The CBSE will challenge in the Supreme Court a Delhi high court order asking it to go back to moderation system.

education Updated: Jul 11, 2017 17:29 IST
Neelam Pandey
A group of Class 12 students waits outside an exam centre at Delhi’s St Thomas’ School.
A group of Class 12 students waits outside an exam centre at Delhi’s St Thomas’ School. (HT file photo)

These are anxious days for around a million students waiting for the Central Board of Secondary Education’s Class 12 result.

Typically the country’s largest school board declares the result of the “make or break” examination between May 25 and May 27 but a delay looks inevitable this time.

The board has decided to challenge in the Supreme Court a Delhi high court order asking it to continue with the moderation system of marking it had decided to do away with.

Five things to know about the moderation system and the fuss around it:

What is moderation?

Introduced in 1992, moderation allows the board to add or subtract marks from a student’s final score. It is done to ensure uniformity in the evaluation process as board sets at least three sets of question papers for the Class 12 exam.

Marks scored by students are changed keeping in mind the difficulty level of different sets of papers, marking standards of various examiners, and the difficulty faced by the student in answering a question.

Moderation should not be confused with grace marks that are awarded to students to improve the pass percentage.

Under moderation done by the CBSE, a student getting a percentage of 80-85% can see it rise to 95%. However, a candidate who scores 95% or more will not get extra marks.

Lack of uniformity

While 18,000 schools in the country are affiliated to the CBSE, every state has its own school board, some of which use the policy to increase marks, thereby raising the overall pass percentage.

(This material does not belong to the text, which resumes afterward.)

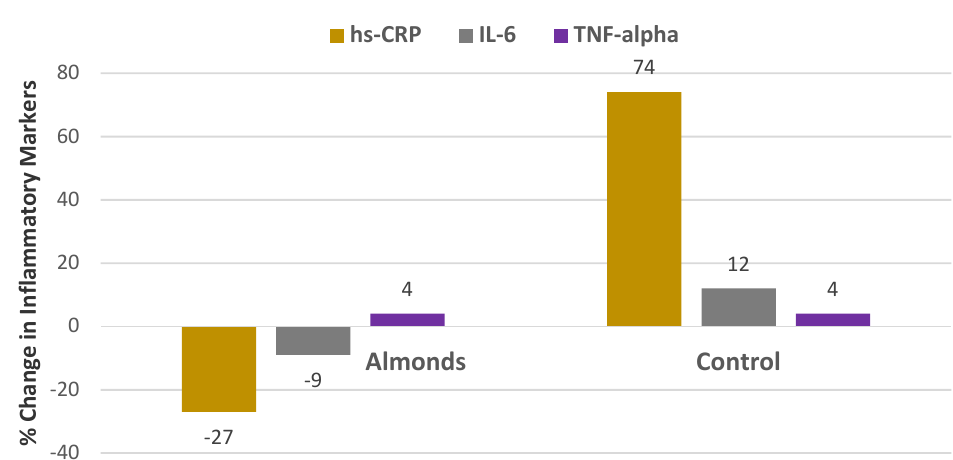
Figure 33. The almond snack significantly lowered hs-CRP ( p = 0.029) and other inflammatory markers ( p > 0.05) vs. the control diets from baseline to 6 weeks ( p > 0.05) [34]. Cohen and Johnston [39] conducted two RCTs: (1) A pilot parallel RCT randomly assigned 13 obese subjects with T2 diabetes (54% men, mean age 66 years, mean BMI 35) to an isocaloric diet supplemented with one serving of almonds (28 g/day, approximately 160 kcals) or two cheese sticks (160 kcals) for 5 days/week for over 12 weeks. The almond snack significantly lowered hbA1c by − 5.0% compared to the cheese snack. (2) In an acute RCT, 12 non-diabetic and 7 diabetic individuals consumed a standardized dinner (sub sandwich, chips, and soda) followed by a 12 h overnight fast, after which they were assigned to an isocaloric early morning breakfast consisting of a white bagel with butter and berry juice (control) or the same meal with 28 g of almonds replacing butter. Blood draws were taken at 0, 30, 60, 90, and 120 min. In T2 diabetic individuals, the almond diet significantly reduced postprandial glycemia with − 30% lower AUC over 120 min ( p = 0.043) and reduced peak glucose level by − 0% ( p = 0.046) compared to the control diet. gLP-1, which helps to activate pancreatic beta-cell insulin secretion, at 30 min post-meal, was insignificantly increased by 28% vs. the control diet. These two small trials provide support for almonds as a healthy snack for individuals with T2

High scores lead to abnormally high cut-offs — sometimes touching 100% — for subjects such as mathematics and history for college admissions. Delhi University, for instance, sees a fierce competition for admissions to its colleges, which has limited seats and thousands of aspirants.

The CBSE decided to do away with moderation to “remove arbitrariness and inflation of marks” as far as the results are concerned.

“We are going to contest inflation of marks as it is an unfair practice,” a government official said.

Why the fuss

The Class 12 marks are considered a stepping stone to higher education because students secure admission to universities based on their board scores. These marks also play a role in securing a place in the country’s top medical and engineering colleges.

The trouble began after the CBSE and state boards decided in April to do away with the moderation policy. Students’ contention is that the change should have been made before they wrote the examination in March and not after they were done with it.

A delay in the CBSE result could hit admission process in several universities, including DU. Admissions normally begin in June.

What lies ahead

The Class 12 exam results could be delayed as the CBSE has decided to challenge the Delhi high court order asking it to continue with moderation.

The board on Wednesday decided to file a “special leave petition” in the Supreme Court. The board said the results won’t be delayed but didn’t specify how it will avoid it.

The board’s appeal is unlikely to be filed before Saturday, sources said.

“Depending on the outcome, a decision on the results will be taken. All attempts are being made that the results are not delayed,” a source said.

It could get messier

The CBSE’s decision to go to the top court could affect students of eight state boards, including Haryana, Gujarat, Madhya Pradesh and Himachal Pradesh, which have declared their results.

The students from these boards might lose out to their peers from the CBSE on grades or pass percentage should the Supreme Court decide to go with the high court’s verdict.